Pénalités pour restitution tardive du dépôt de garantie au locataire

Un propriétaire devant restituer 177 € à son locataire a été condamné à payer 1900 € de majoration légale de retard « loi ALUR ». Celle-ci est jugée constitutionnelle par le Conseil constitutionnel.

La loi ALUR du 24 mars 2014 a considérablement renforcé les sanctions en cas de restitution tardive du dépôt de garantie au locataire d’habitation. Jusque-là, il était prévu que le solde dû – après application d’éventuelles retenues – produisait intérêt au taux légal. Compte tenu de la faiblesse de ce dernier (taux de 0,04 % en 2013 ou 2014)[1], ce n’était sans doute pas très dissuasif. Depuis la loi ALUR, « le dépôt de garantie restant dû au locataire est majoré d'une somme égale à 10 % du loyer mensuel en principal, pour chaque période mensuelle commencée en retard » (article 22 de la loi du 6 juillet 1989 sur les locations à usage d’habitation principale). Cela n’a plus rien à voir.

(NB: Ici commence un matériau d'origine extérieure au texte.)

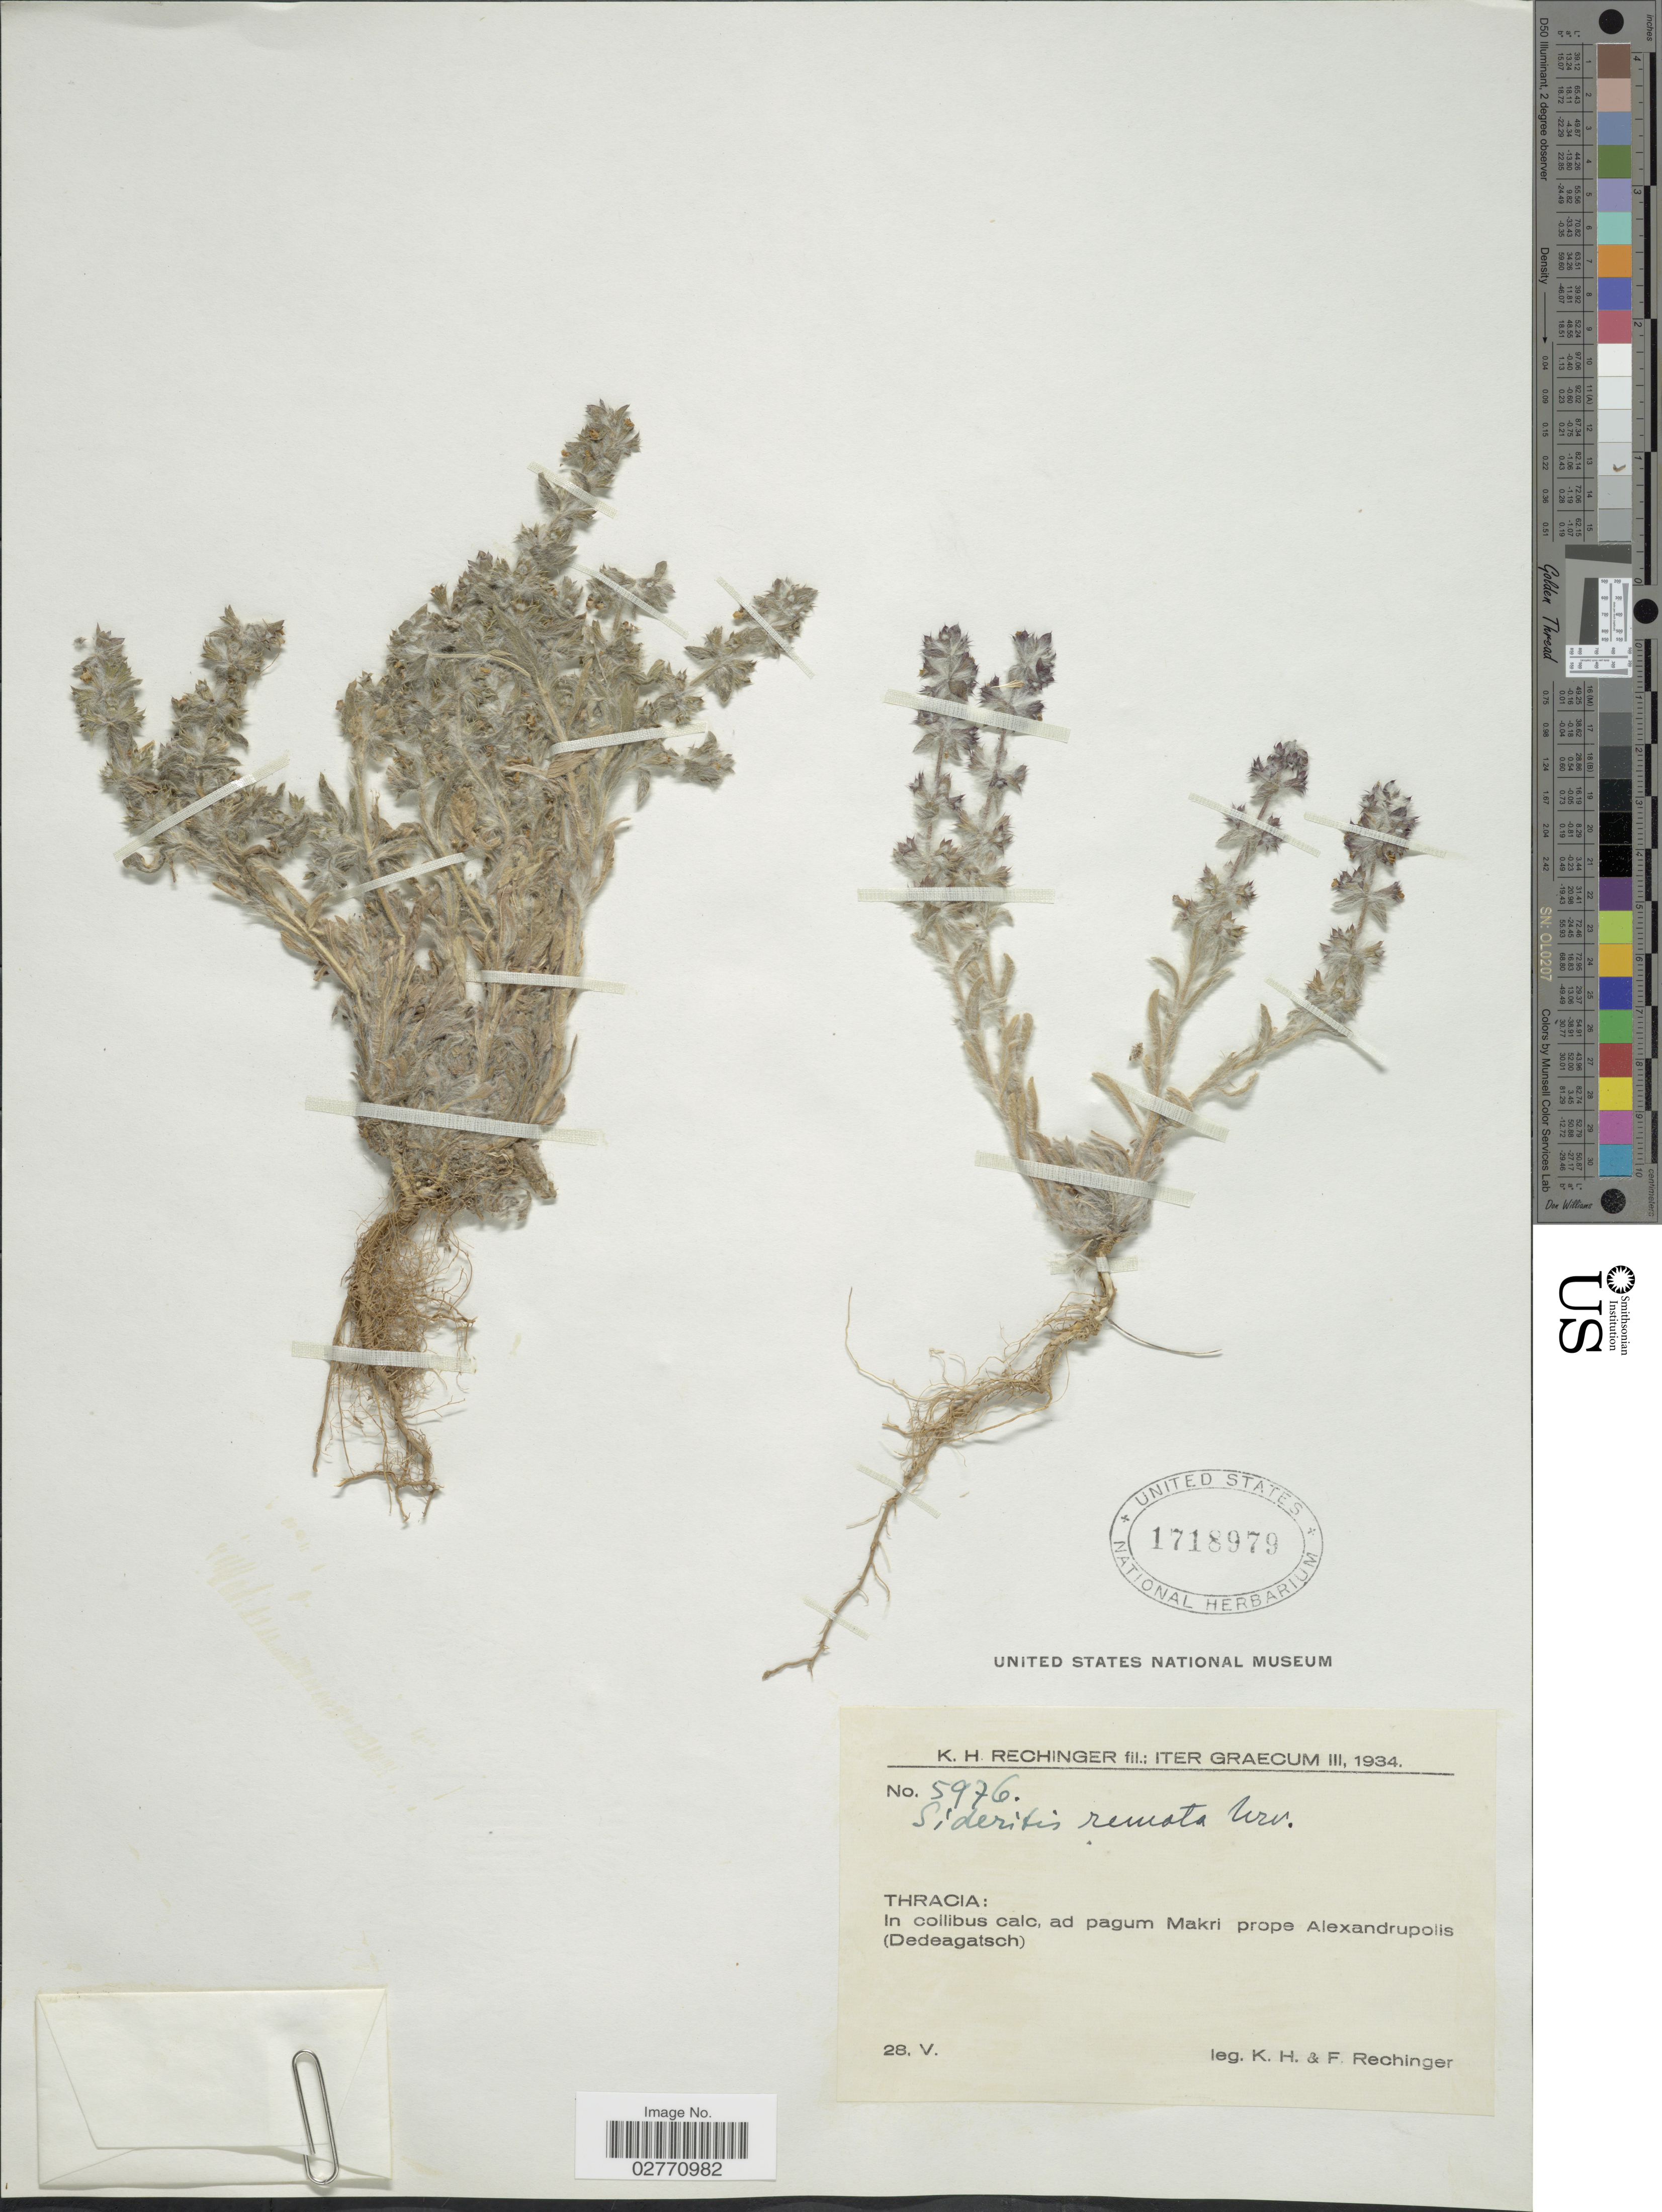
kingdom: Plantae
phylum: Tracheophyta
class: Magnoliopsida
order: Lamiales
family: Lamiaceae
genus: Sideritis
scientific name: Sideritis remota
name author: d'Urv.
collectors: K. H. Rechinger & F. Rechinger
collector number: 5976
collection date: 1934-05-28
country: Greece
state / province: East Macedonia and Thrace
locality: Graecum. Thracia: In collibus calc, ad pagum Makri prope Alexandrupolis (Dedeagatsch).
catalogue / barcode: US 1718979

Au point que la Cour de cassation, sensible aux arguments d’un propriétaire condamné à restituer 177 € de dépôt de garantie et… 1 900 € de majoration de retard, a accepté de transmettre une question prioritaire de constitutionnalité au Conseil constitutionnel. Elle a jugé que « la question présente un caractère sérieux en ce que, fixée indépendamment du montant du dépôt de garantie à restituer après compensation des sommes dues par le preneur et sans que le juge puisse tenir compte des circonstances à l’origine du retard de paiement ni de la bonne ou mauvaise foi du bailleur, la majoration prévue par l’article 22 de la loi du 6 juillet 1989 pourrait être qualifiée de sanction ayant le caractère d’une punition contraire, par son automaticité et l’absence de pouvoir de modulation accordé au juge, aux exigences de proportionnalité et d’individualisation des peines qui découlent de l’article 8 de la Déclaration des droits de l’homme et du citoyen » (C.Cass., 3ème civ., 13 décembre 2018, n°18-17.729).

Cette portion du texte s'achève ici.